Anak-anak perempuan mulai menukar kursi agar mereka bisa satu kelompok. Tapi itu semua sirna karena perkataan Mrs. Pierra. "Aku akan memilih sendiri kelompok kalian. Masing-masing empat orang."

"Sarah Tate, Ben Romeo...." satu persatu nama disebut.

"Kelompok empat. Becca Phillip, Alex Arfent, Aiden Arkwright dan..." kumohon jangan aku. Kumohon.

"Ellisa Vallerie"

Ucapan Mrs. Pierra membuatku menelan ludahku. Padahal aku sendiri yang bilang agar kami tidak harus saling kenal lagi. Tapi kini aku dan Aiden harus satu kelompok? Yang benar saja.

"Tugas kelompok ini akan kukirim ke email ketua kelompok kalian minggu depan. Minggu depan sudah harus ada ketua kelompok masing-masing," Mrs. Pierra membenarkan kacamata tebalnya. Bel berbunyi. "Yap. Pertemuan hari ini selesai."

Orang-orang mulai berebutan keluar kelas, sedangkan aku masih memasukkan buku-buku kedalam tasku. Aiden sudah meninggalkan kelas. Aku sedikit kecewa. Biasanya dia selalu menunggu ku.

Bodoh! Kau sendiri yang menyuruhnya untuk menjauhimu kan?!

Aku suka sendirian sebenarnya, tapi karena akhir-akhir ini aku biasa bersama Aiden atau Tyler jadi terasa sedikit sepi. Walaupun lorong penuh sesak dengan orang-orang aku tetap merasa kesepian.

Seharusnya aku tidak gelisah seperti ini.

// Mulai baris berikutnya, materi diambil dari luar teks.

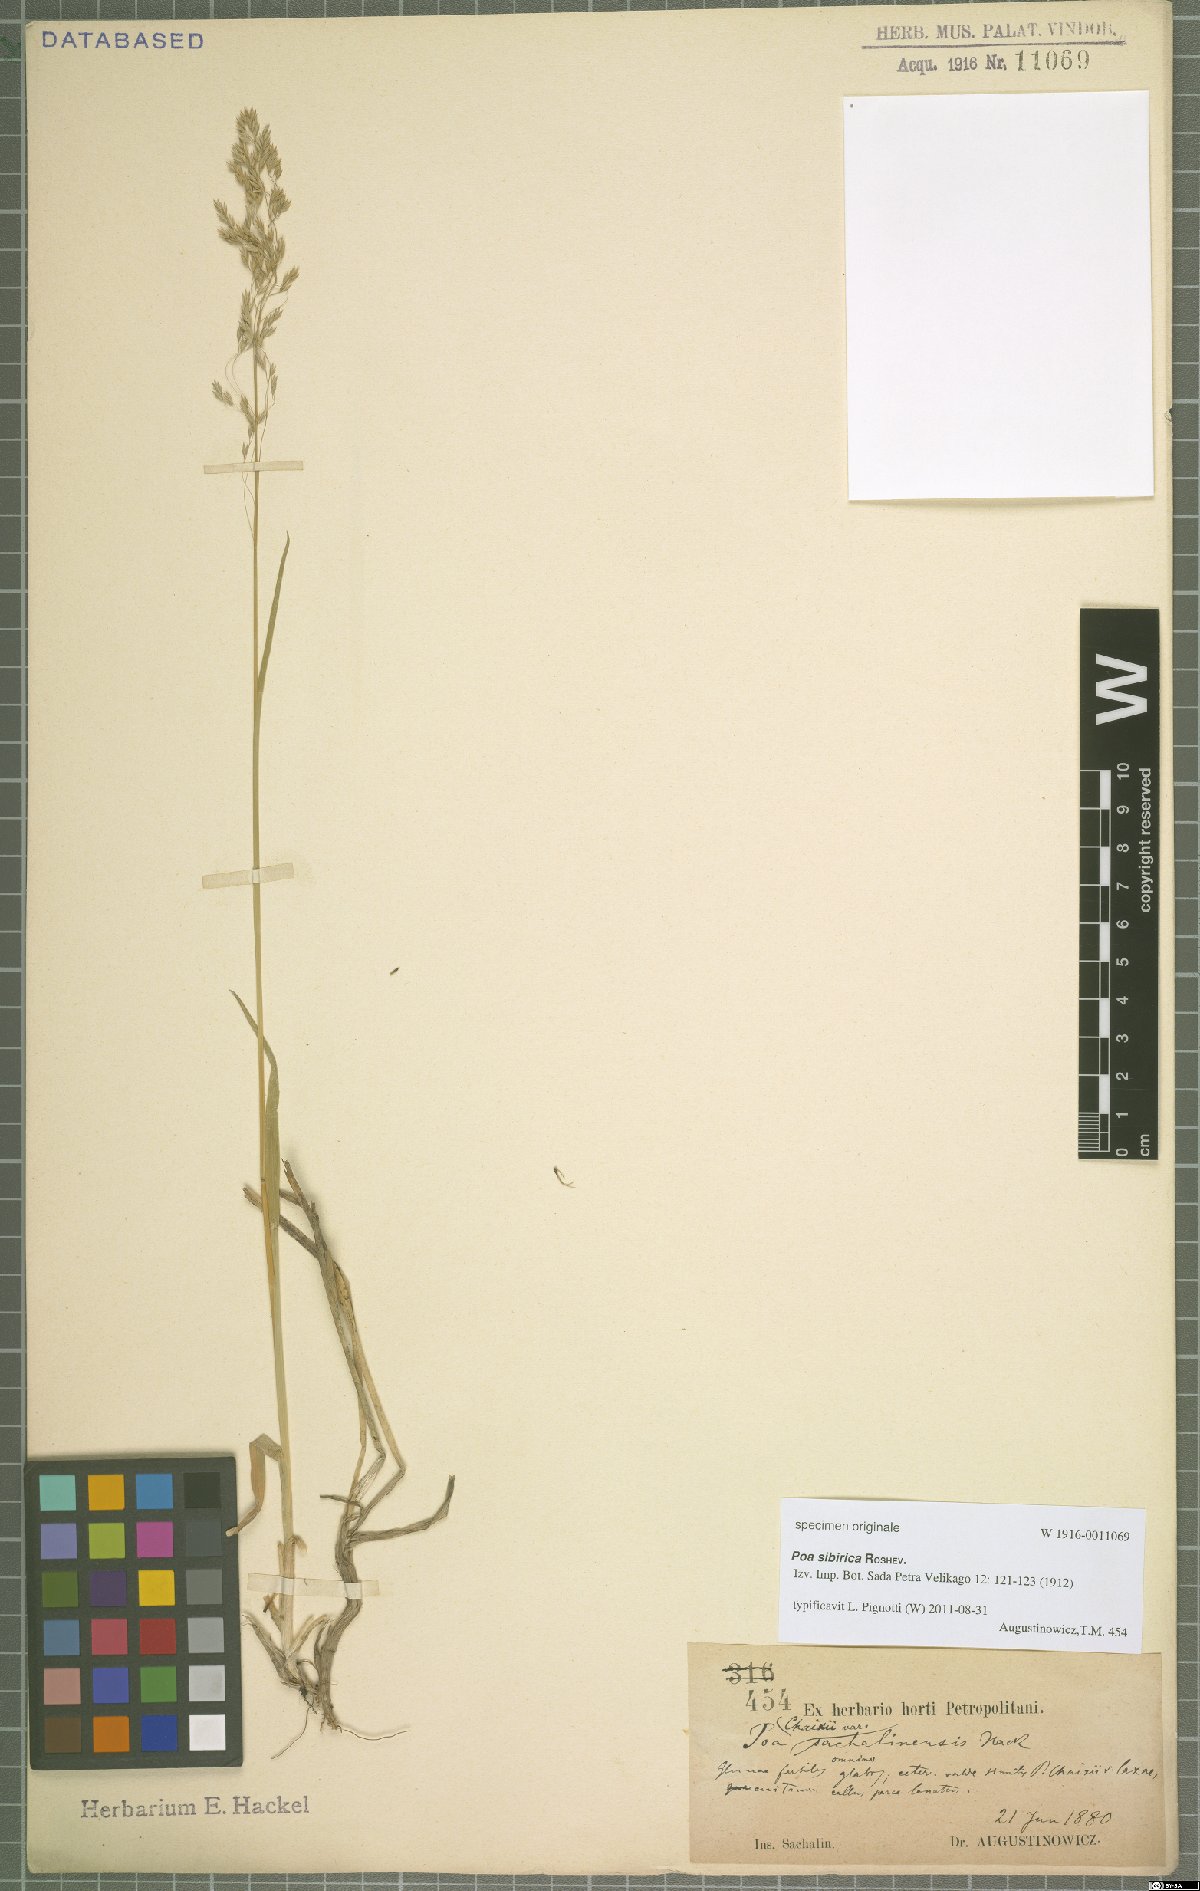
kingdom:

Akhirnya, aku memutuskan bahwa hari ini aku akan jalan-jalan. Kemana saja asalkan tidak mengingatkan kepada Aiden dan Tyler.

--------------

Jam terakhir terasa sangat lama. Aku mengetukkan jari-jariku setiap detiknya ke meja. Semuanya juga mulai bosan mendengarkan Mr. Kelt bicara.

Akhirnya bel berbunyi.

Aku langsung meluncur keluar dari kelas.

Aku segera pergi dengan tergesa-gesa. Aku sudah bertekad bahwa hari ini aku akan melupakan segalanya. Hari ini tidak ada yang bisa menggugat ku.

Aku membeli es krim dan hotdog hingga aku merasa kenyang. Setelah itu aku beristirahat di bangku taman Mlosire. Taman ini penuh dengan pengunjung.

Aku tahu dibandingkan berduka atas kehilangan Tyler aku malah terlihat bahagia. Perkataan Kate tadi pagi tentangku memang tidak sepenuhnya salah. Aku memang pembawa masalah. Memang sudah menjadi kutukan ku tapi rasanya kadang aku merasa itu semua menyakitkan.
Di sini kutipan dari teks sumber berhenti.